Source material:
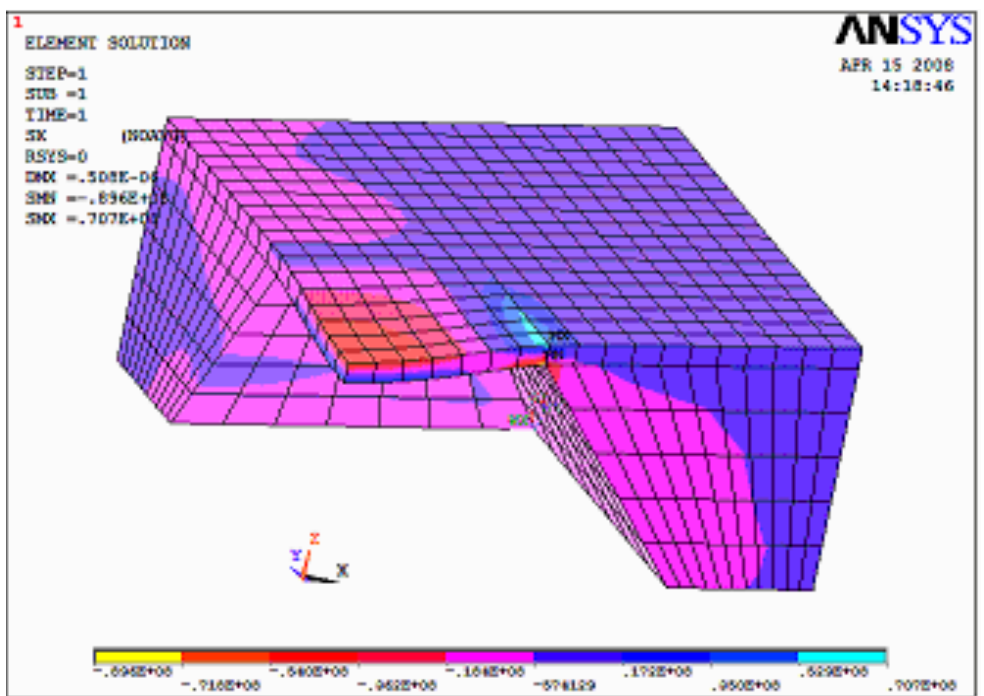
Figure 1. X-direction stress distribution, the gauge of most strain is 707 micro strains that concentrated in the blue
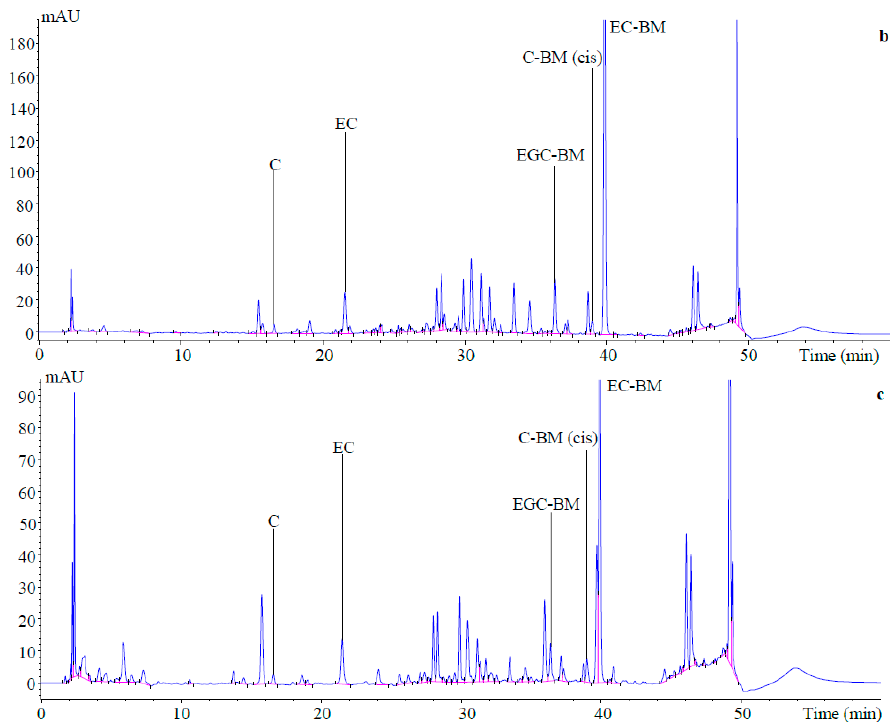
Figure 1. HPLC chromatograms (280 nm) of thiolysis reaction products that were obtained from ( a ) freeze-dried; ( b ) hay and ( c ) silage of whole-plant purple prairie clover. Terminal units: C = catechin, EC = epicatechin; Extension units as BM-adducts: EGC-BM = epigallocatechin, C-BM = catechin, EC-BM = epicatechin, where BM = benzyl mercaptan. Table 3. Structural composition of condensed tannins from whole-plant purple prairie clover conserved as freeze-dried forage (FD), hay (HAY) or silage (SIL). mDP 1 PC (%) 2 PD (%) Cis (%) 3 Trans (%) FD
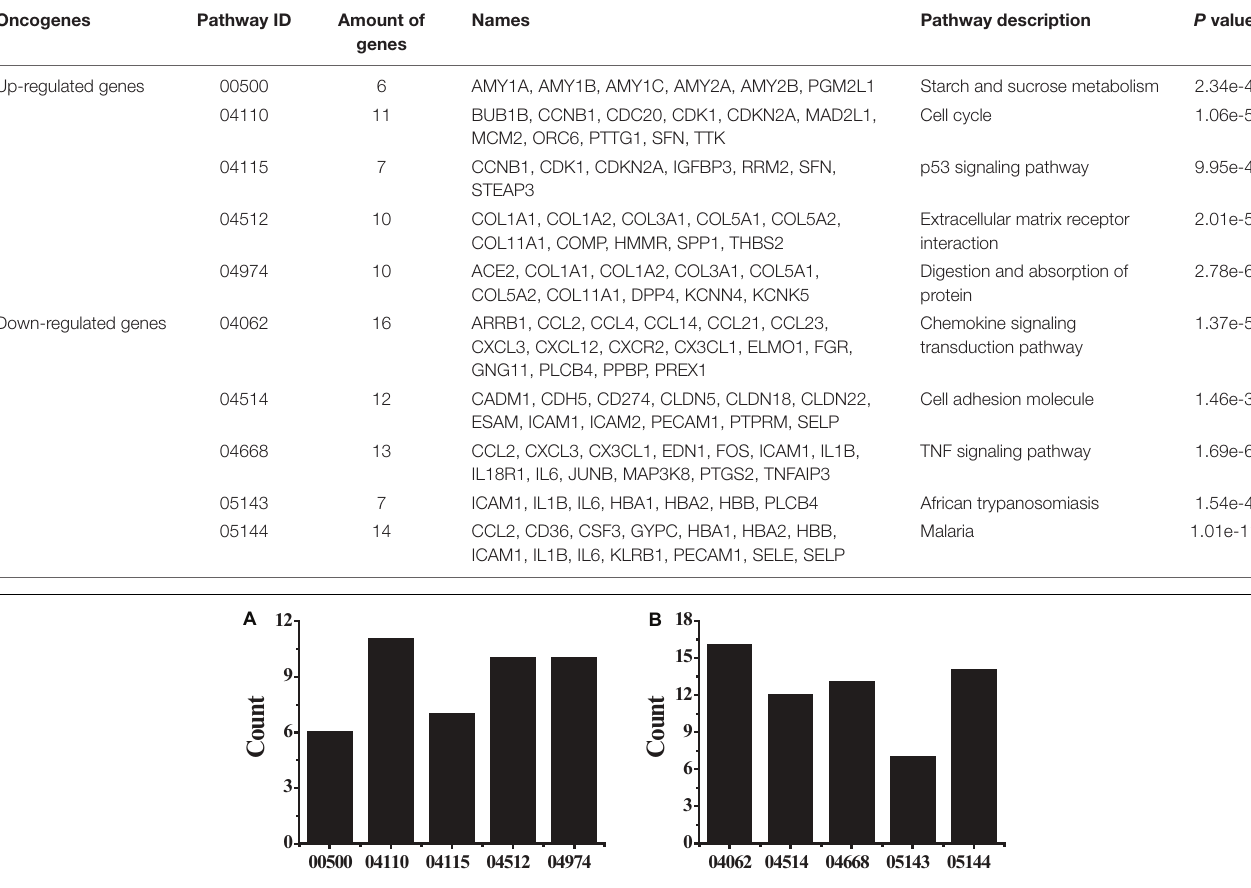
TABLE 4 | The KEGG pathway analysis results of differently expressed up-regulated genes and differently expressed down-regulated genes. Oncogenes Pathway ID Amount of genes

Problem:
Give back the material exactly as written, images excluded.

Completed task:
Figure 1. X-direction stress distribution, the gauge of most strain is 707 micro strains that concentrated in the blue
Figure 1. HPLC chromatograms (280 nm) of thiolysis reaction products that were obtained from ( a ) freeze-dried; ( b ) hay and ( c ) silage of whole-plant purple prairie clover. Terminal units: C = catechin, EC = epicatechin; Extension units as BM-adducts: EGC-BM = epigallocatechin, C-BM = catechin, EC-BM = epicatechin, where BM = benzyl mercaptan. Table 3. Structural composition of condensed tannins from whole-plant purple prairie clover conserved as freeze-dried forage (FD), hay (HAY) or silage (SIL). mDP 1 PC (%) 2 PD (%) Cis (%) 3 Trans (%) FD
TABLE 4 | The KEGG pathway analysis results of differently expressed up-regulated genes and differently expressed down-regulated genes. Oncogenes Pathway ID Amount of genes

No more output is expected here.